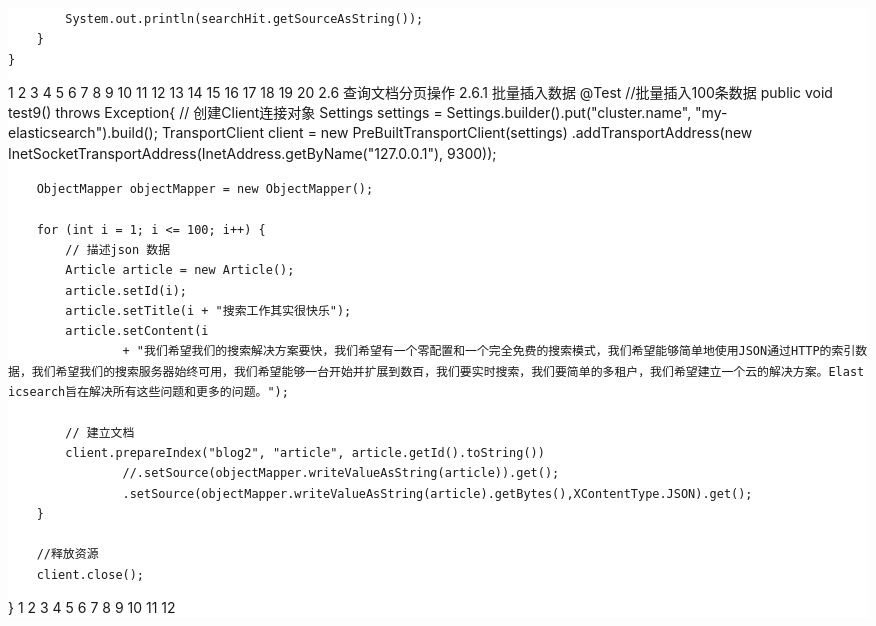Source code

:             System.out.println(searchHit.getSourceAsString());
        }
    }
1
2
3
4
5
6
7
8
9
10
11
12
13
14
15
16
17
18
19
20
2.6 查询文档分页操作
2.6.1 批量插入数据
 @Test
//批量插入100条数据
public void test9() throws Exception{
    	// 创建Client连接对象
        Settings settings = Settings.builder().put("cluster.name", "my-elasticsearch").build();
        TransportClient client = new PreBuiltTransportClient(settings)
                .addTransportAddress(new InetSocketTransportAddress(InetAddress.getByName("127.0.0.1"), 9300));

        ObjectMapper objectMapper = new ObjectMapper();
    
        for (int i = 1; i <= 100; i++) {
            // 描述json 数据
            Article article = new Article();
            article.setId(i);
            article.setTitle(i + "搜索工作其实很快乐");
            article.setContent(i
                    + "我们希望我们的搜索解决方案要快，我们希望有一个零配置和一个完全免费的搜索模式，我们希望能够简单地使用JSON通过HTTP的索引数据，我们希望我们的搜索服务器始终可用，我们希望能够一台开始并扩展到数百，我们要实时搜索，我们要简单的多租户，我们希望建立一个云的解决方案。Elasticsearch旨在解决所有这些问题和更多的问题。");
    
            // 建立文档
            client.prepareIndex("blog2", "article", article.getId().toString())
                    //.setSource(objectMapper.writeValueAsString(article)).get();
                    .setSource(objectMapper.writeValueAsString(article).getBytes(),XContentType.JSON).get();
        }
    
        //释放资源
        client.close();
}
1
2
3
4
5
6
7
8
9
10
11
12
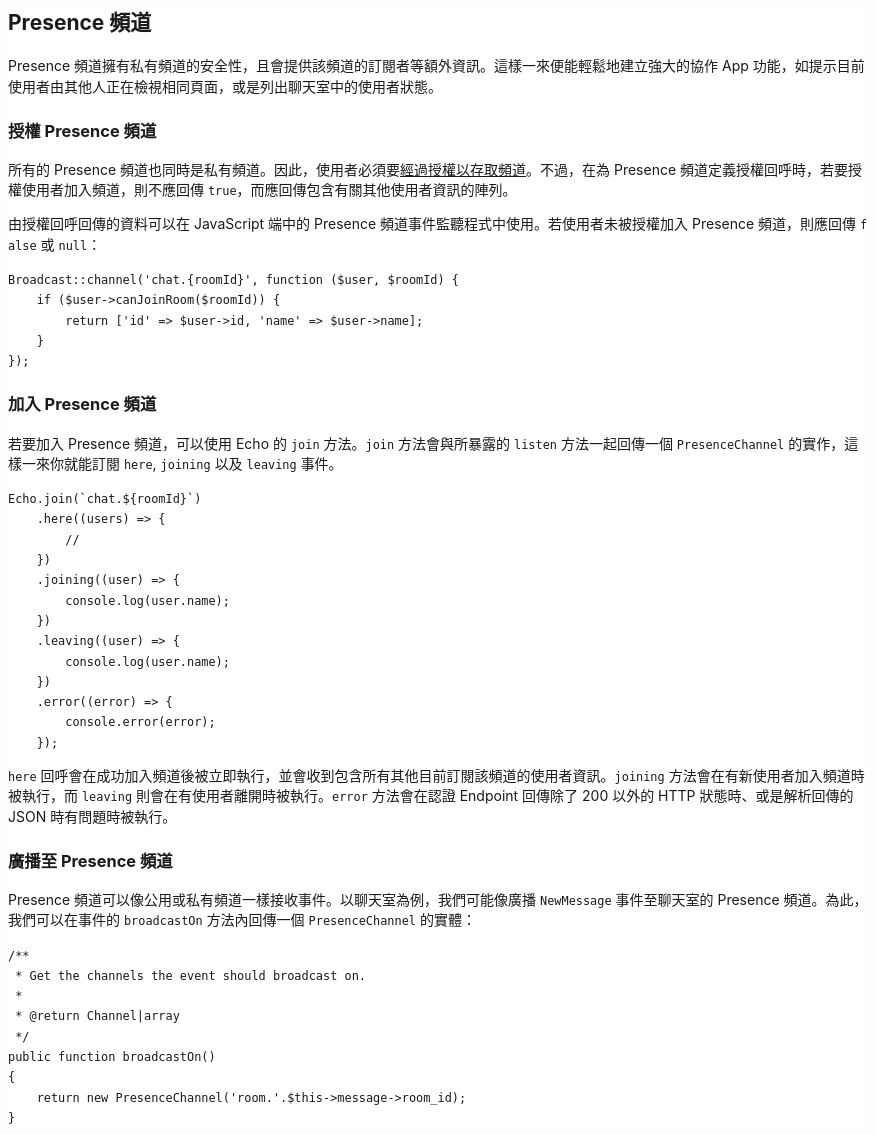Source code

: <a name="presence-channels"></a>

## Presence 頻道

Presence 頻道擁有私有頻道的安全性，且會提供該頻道的訂閱者等額外資訊。這樣一來便能輕鬆地建立強大的協作 App 功能，如提示目前使用者由其他人正在檢視相同頁面，或是列出聊天室中的使用者狀態。

<a name="authorizing-presence-channels"></a>

### 授權 Presence 頻道

所有的 Presence 頻道也同時是私有頻道。因此，使用者必須要[經過授權以存取頻道](#authorizing-channels)。不過，在為 Presence 頻道定義授權回呼時，若要授權使用者加入頻道，則不應回傳 `true`，而應回傳包含有關其他使用者資訊的陣列。

由授權回呼回傳的資料可以在 JavaScript 端中的 Presence 頻道事件監聽程式中使用。若使用者未被授權加入 Presence 頻道，則應回傳 `false` 或 `null`：

    Broadcast::channel('chat.{roomId}', function ($user, $roomId) {
        if ($user->canJoinRoom($roomId)) {
            return ['id' => $user->id, 'name' => $user->name];
        }
    });

<a name="joining-presence-channels"></a>

### 加入 Presence 頻道

若要加入 Presence 頻道，可以使用 Echo 的 `join` 方法。`join` 方法會與所暴露的 `listen` 方法一起回傳一個 `PresenceChannel` 的實作，這樣一來你就能訂閱 `here`, `joining` 以及 `leaving` 事件。

    Echo.join(`chat.${roomId}`)
        .here((users) => {
            //
        })
        .joining((user) => {
            console.log(user.name);
        })
        .leaving((user) => {
            console.log(user.name);
        })
        .error((error) => {
            console.error(error);
        });

`here` 回呼會在成功加入頻道後被立即執行，並會收到包含所有其他目前訂閱該頻道的使用者資訊。`joining` 方法會在有新使用者加入頻道時被執行，而 `leaving` 則會在有使用者離開時被執行。`error` 方法會在認證 Endpoint 回傳除了 200 以外的 HTTP 狀態時、或是解析回傳的 JSON 時有問題時被執行。

<a name="broadcasting-to-presence-channels"></a>

### 廣播至 Presence 頻道

Presence 頻道可以像公用或私有頻道一樣接收事件。以聊天室為例，我們可能像廣播 `NewMessage` 事件至聊天室的 Presence 頻道。為此，我們可以在事件的 `broadcastOn` 方法內回傳一個 `PresenceChannel` 的實體：

    /**
     * Get the channels the event should broadcast on.
     *
     * @return Channel|array
     */
    public function broadcastOn()
    {
        return new PresenceChannel('room.'.$this->message->room_id);
    }
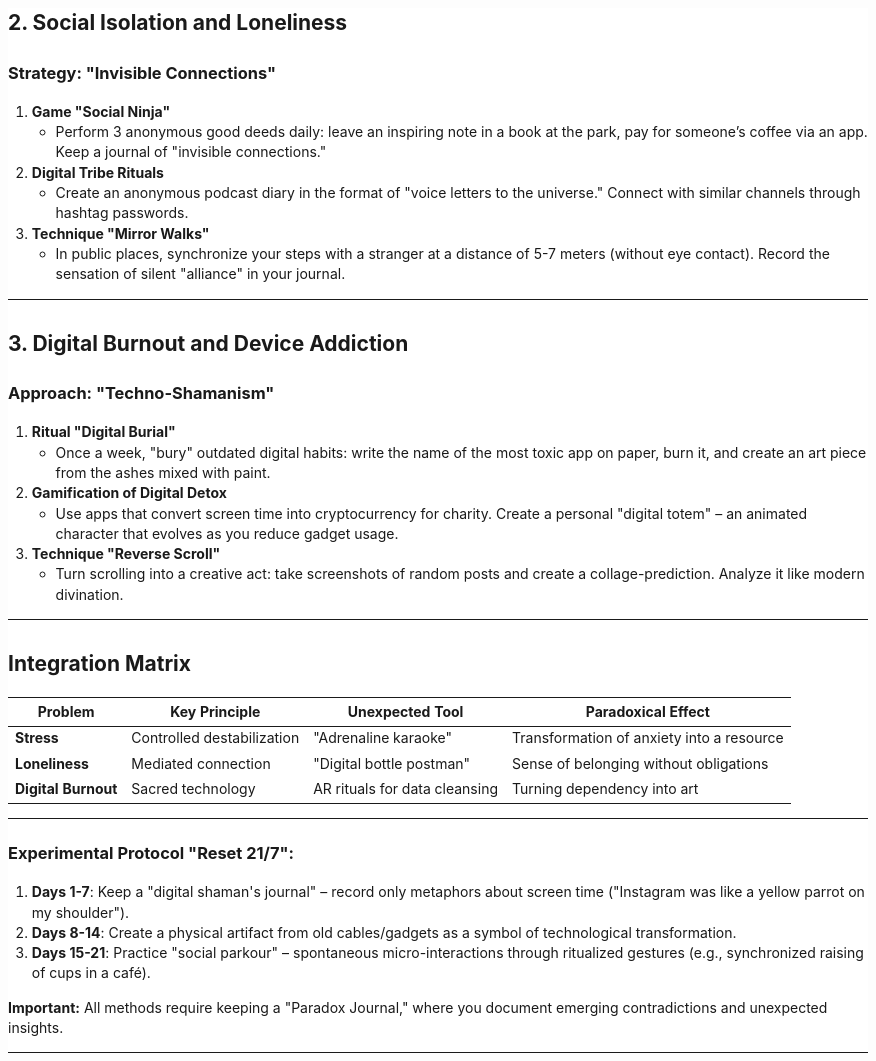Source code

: ## 2. Social Isolation and Loneliness
### Strategy: "Invisible Connections"
1. **Game "Social Ninja"**  
   - Perform 3 anonymous good deeds daily: leave an inspiring note in a book at the park, pay for someone’s coffee via an app. Keep a journal of "invisible connections."
2. **Digital Tribe Rituals**  
   - Create an anonymous podcast diary in the format of "voice letters to the universe." Connect with similar channels through hashtag passwords.
3. **Technique "Mirror Walks"**  
   - In public places, synchronize your steps with a stranger at a distance of 5-7 meters (without eye contact). Record the sensation of silent "alliance" in your journal.

---

## 3. Digital Burnout and Device Addiction
### Approach: "Techno-Shamanism"
1. **Ritual "Digital Burial"**  
   - Once a week, "bury" outdated digital habits: write the name of the most toxic app on paper, burn it, and create an art piece from the ashes mixed with paint.
2. **Gamification of Digital Detox**  
   - Use apps that convert screen time into cryptocurrency for charity. Create a personal "digital totem" – an animated character that evolves as you reduce gadget usage.
3. **Technique "Reverse Scroll"**  
   - Turn scrolling into a creative act: take screenshots of random posts and create a collage-prediction. Analyze it like modern divination.

---

## Integration Matrix
| Problem | Key Principle | Unexpected Tool | Paradoxical Effect |
|---|---|---|---|
| **Stress** | Controlled destabilization | "Adrenaline karaoke" | Transformation of anxiety into a resource |
| **Loneliness** | Mediated connection | "Digital bottle postman" | Sense of belonging without obligations |
| **Digital Burnout** | Sacred technology | AR rituals for data cleansing | Turning dependency into art |

---

### Experimental Protocol "Reset 21/7":
1. **Days 1-7**: Keep a "digital shaman's journal" – record only metaphors about screen time ("Instagram was like a yellow parrot on my shoulder").
2. **Days 8-14**: Create a physical artifact from old cables/gadgets as a symbol of technological transformation.
3. **Days 15-21**: Practice "social parkour" – spontaneous micro-interactions through ritualized gestures (e.g., synchronized raising of cups in a café).

**Important:** All methods require keeping a "Paradox Journal," where you document emerging contradictions and unexpected insights.

---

◆ **Work to be completed**:
Using only the data above, copy out the lines that include the word "anonymous".

◆ **Exercise result**:
   - Perform 3 anonymous good deeds daily: leave an inspiring note in a book at the park, pay for someone’s coffee via an app. Keep a journal of "invisible connections."
   - Create an anonymous podcast diary in the format of "voice letters to the universe." Connect with similar channels through hashtag passwords.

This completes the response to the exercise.